Iteration Zero
I just started on a new contract using Java! I have mixed feeling about working on a Java project. I have little experience with the language, yet I am not concerned about it, it is very similar to C#. I am concerned about my fulfillment on this project. I am hoping that exposure to new ideas, tools, and ways to tackling problems will provide fulfillment.
We just finished iteration zero, setting up the project infrastructure. It has been nothing but frustration so far. I have been surprised by the lack of opinion in the tools that we have tried; maybe another way of putting it is guidance. Eclipse for example has no opinion about anything as compared to Visual Studio. It looks like I have gotten spoiled by CI Factory as well. We tried Hudson and Cruise Control and neither even got close to a working setup. First we tried Hudson. It is too simple in my opinion. It was a great experience when everytihg worked, and frustrating when things were not working. At some point we decided to proceed with Cruise Control. I have the pleasure of working with StarTeam on this project, and that has complicated the environment. Cruise Control had issues with integrating StarTeam into the fold. Thanks to Borland’s license we had to compile Cruise Control ourselves. We finally got Cruise Control to load the StarTeam plugins only to find that the Cruise Control dashboard refused to work when Cruise Control was run as a windows service. On and on it went until we I noticed that we were approaching 150% of our time allotment for setting up a CI Server. We had to get a CI Server up and running and quick. There was no end in sight on the current path, continuing would be neurotic. I made the command decision to switch to Cruise Control .Net. We had it all hooked up including Maven and JUnit reporting in about an hour. That included messing with the Maven bat file to report failed builds (you need to remove the /B from the exit command).

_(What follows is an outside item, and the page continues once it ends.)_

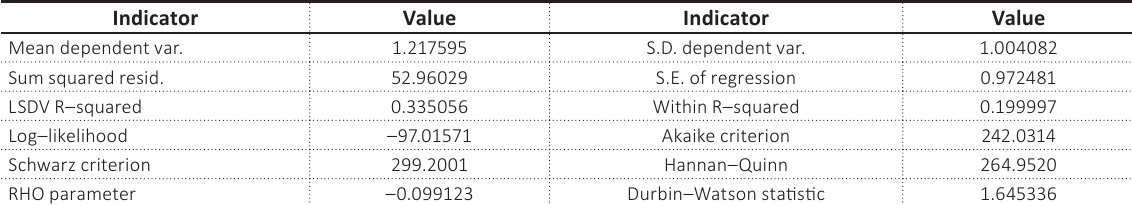
Source: Calculated via Gretl software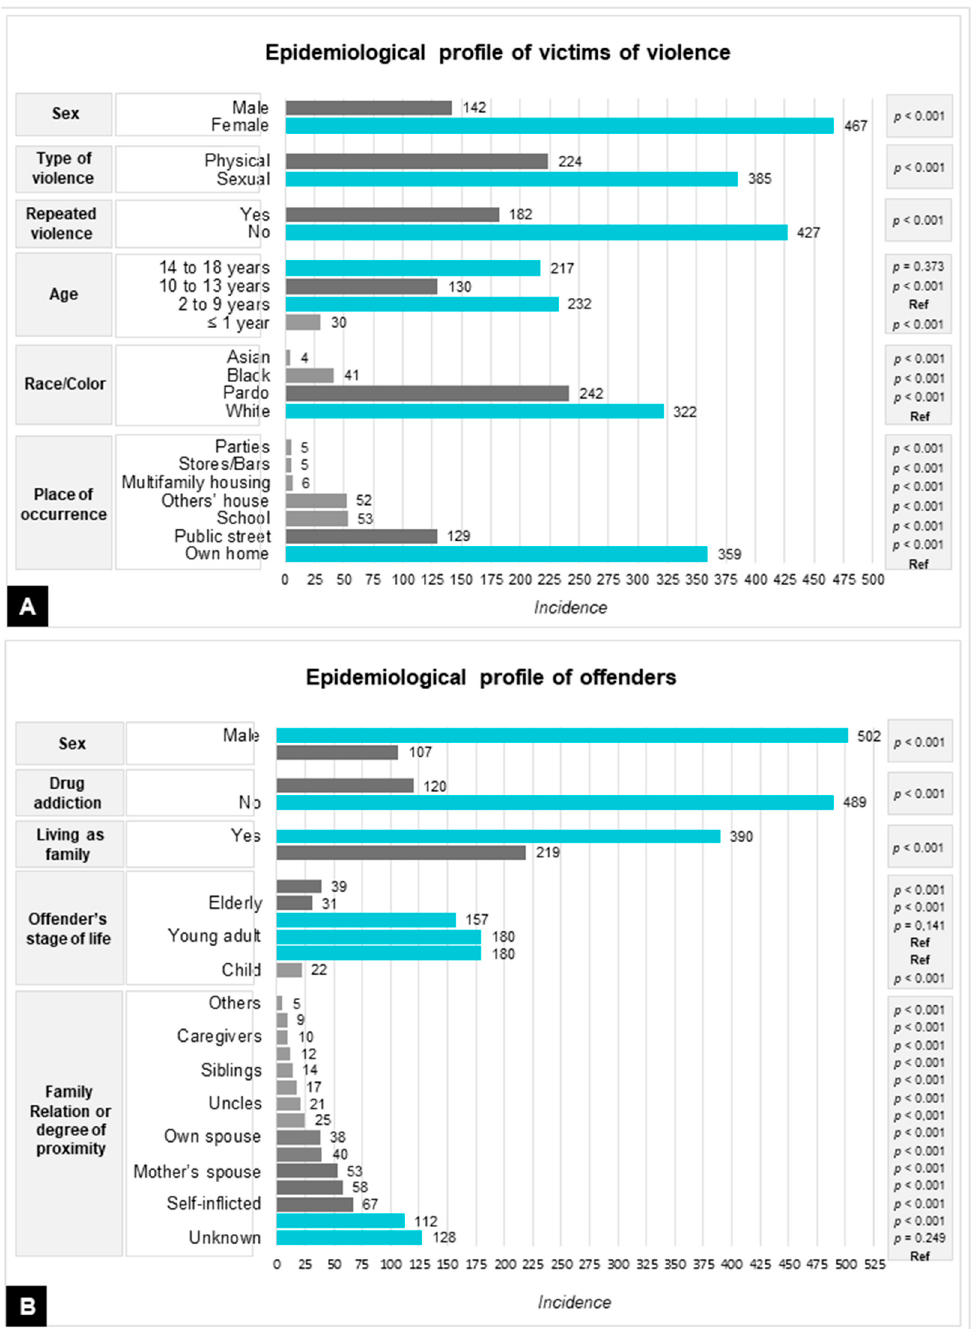
Figure 1. Panel of epidemiological indicators of physical and sexual violence against children and adolescents between July 2016 and December 2020. ( A ) Epidemiological profile of victims of abuse. ( B ) Epidemiological profile of offenders. (Ref) Reference category with higher incidence.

For sure I am more familiar with CCNet than CC and I still think that CCNet is a more mature product. CCNet is implemented in a much simpler fashion than CC. It provides much more info about what is happening as well. Don’t think everything just worked the first try with CCNet. That is not to say that most of it did work out of the box. We had some issues with StarTeam and Maven and all were solved quickly as a result of the quality of logging information in the server and build logs for CCNet.
So far my experience with the tools surrounding Java as compared those surrounding .Net is that of disappointment. Many of the tools in the .Net arena came from Java, and I thought to find more mature, better implementations, that would be easier to use. I miss Visual Studio 200*, Subversion, MbUnit, TestDriven.Net, NCover, TypeMock, NAnt, CI Factory, TortoiseSvn, and VisualSvn.